In fact, there’s a tension between the two. The idea is that you reach an equilibrium between the two; categoris which have substantial meaning but also have reasonable sample sizes.
Here we get 10 groups with the same sample size.
ggplot(data = diamonds, aes(x=cut_number(price, 10), y=carat)) +
geom_boxplot()
The relationship seems a bit exponential with little differences between the smaller groups.
But with 10 groups based on substantive metrics:
ggplot(data = diamonds, aes(x=cut_width(price, 2000), y=carat)) +
geom_boxplot()
There are bigger differences between the bottom group. But that’s because the bottom groups now contain many more observations which captures the variability between groups (so within each of these groups the variance is small, that’s why in the previous plot we see very little difference in the small groups).
Visualize the distribution of cara, partitioned by price.
ggplot(diamonds, aes(carat, y = ..density.., colour = cut_width(price, 2000))) +
geom_freqpoly()
## `stat_bin()` using `bins = 30`. Pick better value with `binwidth`.

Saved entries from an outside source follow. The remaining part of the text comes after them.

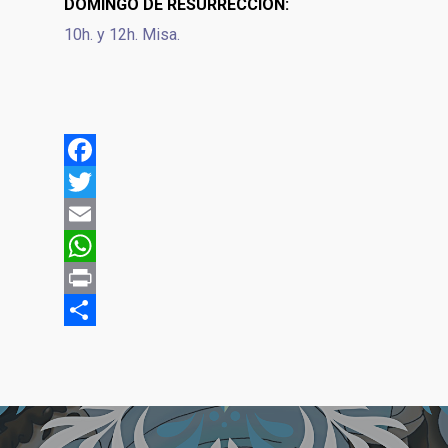
DOMINGO DE RESURRECCIÓN:
10h. y 12h. Misa.
Facebook
Twitter
Email
WhatsApp
Print
Share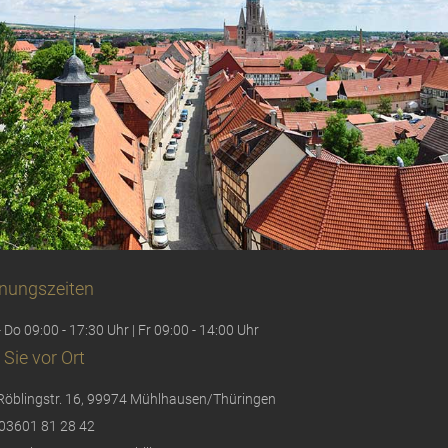
nungszeiten
 Do 09:00 - 17:30 Uhr | Fr 09:00 - 14:00 Uhr
 Sie vor Ort
Röblingstr. 16, 99974 Mühlhausen/Thüringen
03601 81 28 42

How does the price distribution of very large diamonds compare to small diamonds. Is it as you expect, or does it surprise you?
diamonds %>%
filter(between(carat, 0, 2.5)) %>%
mutate(carat = cut_width(carat, 1)) %>%
ggplot(aes(price)) +
geom_histogram() +
facet_wrap(~ carat)
## `stat_bin()` using `bins = 30`. Pick better value with `binwidth`.
I’m a bit surprised with the distribution of price for bigger diamonds. I was expecting very little variance! It seems as though big diamonds can cost anything between 5000 and 18000. Whereas small ones have very little variance.
Combine two of the techniques you’ve learned to visualize the combined distribution of cut, carat and price.
diamonds %>%
filter(between(carat, 0, 2.5)) %>%
mutate(carat = cut_width(carat, 1)) %>%
ggplot(aes(cut, price)) +
geom_boxplot() +
scale_y_log10() +
facet_wrap(~ carat)
We get the differences in price we saw before for carat groups but we also see that within each carat groups the differences between the cut in terms of prices is very little. It seems the be that the driving force of price is more carat rather than the cut.
Why is a scatterplot a better display than a binned plot for this case?
ggplot(diamonds, aes(x, y)) +
geom_point() +
coord_cartesian(xlim = c(4, 11), ylim = c(4, 11))
Because binned plots tend to categorize continuous measures and might distort some relationships, like a linear one here.
ggplot(diamonds, aes(x, y)) +
geom_hex()
Another possibility would be to bin both continuous variables, as stated before, but that would categorize outliers into groups, eliminating any trace of anomalous or extreme values.